London — Presiden Prabowo Subianto menyaksikan penandatanganan perjanjian kerangka kerja antara Badan Pengelola Investasi (BPI) Danantara dan perusahaan desain chip asal Inggris, Arm Ltd., di London pada Senin, 23 Februari 2026. Kunjungan ke Inggris ini merupakan kelanjutan rangkaian kunjungan kerja Prabowo setelah sebelumnya berada di Amerika Serikat.
Menteri Koordinator Bidang Perekonomian Airlangga Hartarto menilai kerja sama tersebut sebagai pijakan strategis untuk menempatkan Indonesia dalam peta industri semikonduktor global.
“Ini merupakan kerja sama Indonesia agar Indonesia bisa menguasai teknologi semikonduktor. Arm adalah salah satu perusahaan yang menguasai pasar semikonduktor terutama dari segi desain, jadi ini yang paling hulu daripada industri semikonduktor itu sendiri,” ujar Airlangga usai penandatanganan.
Airlangga menyebut Arm Ltd. menguasai sekitar 96 persen teknologi chip untuk sektor otomotif global serta hampir 94 persen desain chip untuk pusat data dan kecerdasan buatan.

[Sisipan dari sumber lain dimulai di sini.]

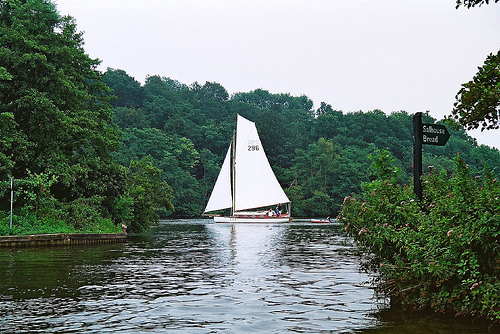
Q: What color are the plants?
A: Green.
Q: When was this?
A: Daytime.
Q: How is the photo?
A: Clear.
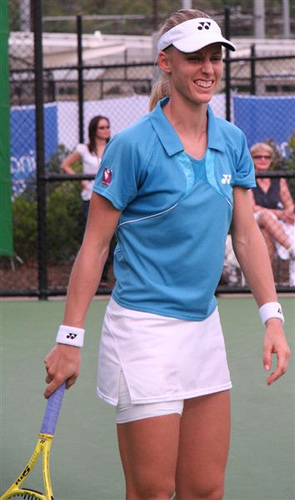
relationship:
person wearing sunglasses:
[56, 116, 112, 285] [95, 123, 110, 134]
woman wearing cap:
[41, 7, 292, 498] [157, 17, 235, 57]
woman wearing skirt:
[41, 7, 292, 498] [96, 301, 233, 408]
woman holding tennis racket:
[41, 7, 292, 498] [1, 379, 65, 498]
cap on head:
[157, 17, 235, 57] [150, 2, 223, 104]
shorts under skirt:
[115, 379, 184, 424] [96, 301, 233, 408]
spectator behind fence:
[248, 137, 293, 284] [4, 0, 293, 291]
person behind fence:
[60, 116, 112, 285] [4, 0, 293, 291]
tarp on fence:
[1, 2, 15, 271] [4, 0, 293, 291]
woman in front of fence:
[41, 7, 292, 498] [4, 0, 293, 291]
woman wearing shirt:
[41, 7, 292, 498] [89, 93, 258, 322]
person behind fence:
[56, 116, 112, 285] [4, 0, 293, 291]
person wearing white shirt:
[60, 116, 112, 285] [74, 142, 106, 201]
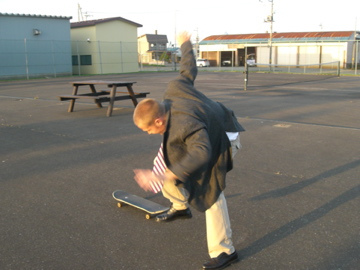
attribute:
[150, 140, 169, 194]
tie — red, white, striped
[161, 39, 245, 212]
suit coat — gray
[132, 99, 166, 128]
hair — brush cut, short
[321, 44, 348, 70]
garage door — white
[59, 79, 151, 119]
table — wooden, vacant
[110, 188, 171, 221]
skateboard — black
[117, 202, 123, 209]
wheel — yellow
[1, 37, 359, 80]
fence — chain link, tall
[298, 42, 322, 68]
garage door — white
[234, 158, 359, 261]
shadow — man's legs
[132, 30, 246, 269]
young boy — stomping ground, falling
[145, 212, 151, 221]
wheel — yellow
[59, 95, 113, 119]
picnic bench — empty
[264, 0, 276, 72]
utility pole — tall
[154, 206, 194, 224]
shoe — black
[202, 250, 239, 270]
shoe — black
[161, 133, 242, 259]
pants — khaki, tan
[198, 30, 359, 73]
building — white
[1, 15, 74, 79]
building — blue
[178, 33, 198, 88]
arm — extended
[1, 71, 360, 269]
ground — paved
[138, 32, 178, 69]
building — white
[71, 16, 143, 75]
building — pale yellow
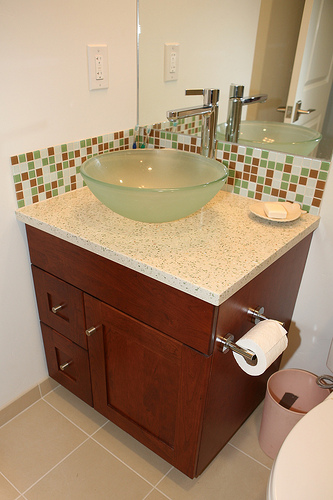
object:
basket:
[257, 362, 331, 465]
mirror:
[137, 0, 332, 163]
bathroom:
[0, 5, 333, 500]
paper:
[232, 318, 290, 380]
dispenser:
[217, 307, 284, 360]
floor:
[0, 381, 277, 499]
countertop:
[15, 149, 320, 306]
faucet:
[166, 86, 221, 126]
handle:
[185, 87, 223, 105]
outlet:
[86, 43, 110, 91]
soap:
[264, 202, 288, 219]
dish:
[249, 200, 302, 222]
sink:
[77, 148, 230, 225]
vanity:
[16, 164, 319, 480]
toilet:
[263, 385, 331, 499]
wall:
[3, 3, 134, 204]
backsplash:
[8, 125, 329, 217]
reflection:
[278, 3, 331, 157]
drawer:
[33, 266, 88, 351]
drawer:
[40, 322, 93, 408]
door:
[84, 294, 206, 479]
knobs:
[85, 324, 96, 338]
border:
[0, 372, 64, 411]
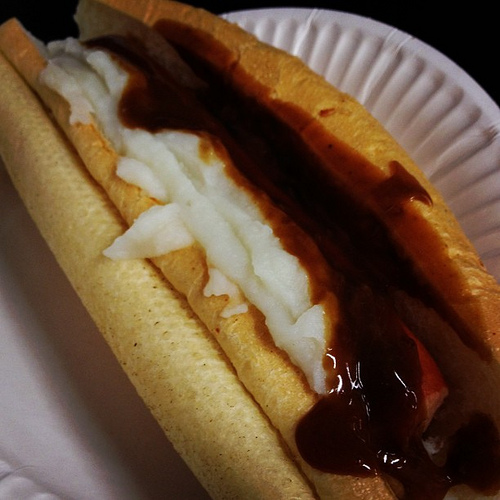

Dominasi tersebut menjadi alasan utama Indonesia menggandeng perusahaan itu guna mempercepat transfer pengetahuan dan memperkuat posisi dalam rantai nilai industri digital dunia.
Melalui kerja sama ini, Indonesia menargetkan pelatihan 15 ribu insinyur dalam ekosistem Arm untuk menguasai teknologi desain chip. Kerja sama juga direncanakan berlanjut ke pengembangan generasi berikutnya dari teknologi semikonduktor.
Airlangga menambahkan, fokus pengembangan mencakup hak kekayaan intelektual di enam industri prioritas yang kepemilikannya berada di tangan Indonesia, meliputi teknologi otomotif, internet of things, pusat data, perangkat rumah tangga, kendaraan otonom, dan komputasi kuantum.
“IP-nya akan dipegang oleh Indonesia,” tegasnya.